Since April 2000, Taylor has been building E-procurement systems for HBOS to support 2,000 users at over 1,000 sites. “We wanted a safe, lower-cost incremental solution,” says Taylor. Co-developed with Arelon, a collaborative software developer, the system has already cut staff time spent on procurement, reduced wastage by 25 percent at a saving of around E500,000 a year, and clipped purchase costs on stationery and the like by at least 2 percent. Now he’s creating applications for high-cost items such as temporary staff and company uniforms.

Taylor says its was important that the applications were developed incrementally. “We were able to prove each stage internally as we went along and easily adapt things to suit our own needs,” he says. “We also collaborated closely with our suppliers to ensure that they could take the technology on board at each step of the way. We haven’t achieved Nirvana in terms of absolute integration with their systems, but we’ll get there.”

Anecdotal evidence suggests that more and more procurement managers share Taylor’s view. At Volkswagen, for example, Meike-Uta Hansen, B2B head of purchasing at the German carmaker, says she “started with small, but effective, projects, beginning with key elements like online negotiation.”

Two years and an estimated E27m later, Hansen has built an auction site to support all operating companies and brands including VW, Audi, Seat, and Skoda. Providing access to online auctions and requests for proposals (RFPs) electronic catalogues, and supplier databases, the system has supported 1,400 online auctions involving 4,000 suppliers from steel to tires to office copiers. These deals accounted for E14 billion of supply spend, around 20 percent of VW’s entire cost base.

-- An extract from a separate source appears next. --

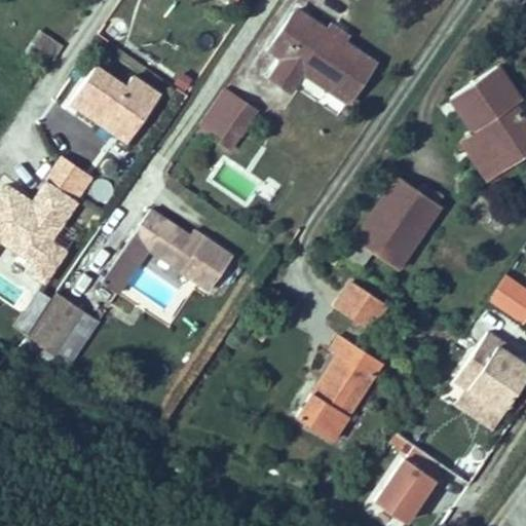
[(345,98),(373,59),(298,7),(271,45),(284,54),(270,74),(292,91),(305,69),(345,98)]
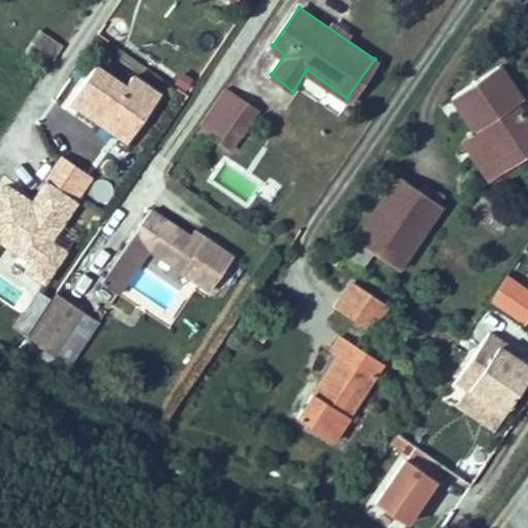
[(93,68),(68,103),(127,143),(159,96),(134,78),(126,91),(93,68)]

Savings have been impressive. VW claims to have shaved 20 percent off costs thanks to online auctions, amounting to E700m, and 21 percent from RFPs.

Hansen, however, believes there’s more work ahead. “We have reduced lead times, cut costs, reduced staff levels, and negotiated better terms, and that’s wonderful,” she says. “But every company is going through a major learning process. People have to realize it is still very early days for sourcing and procurement systems.”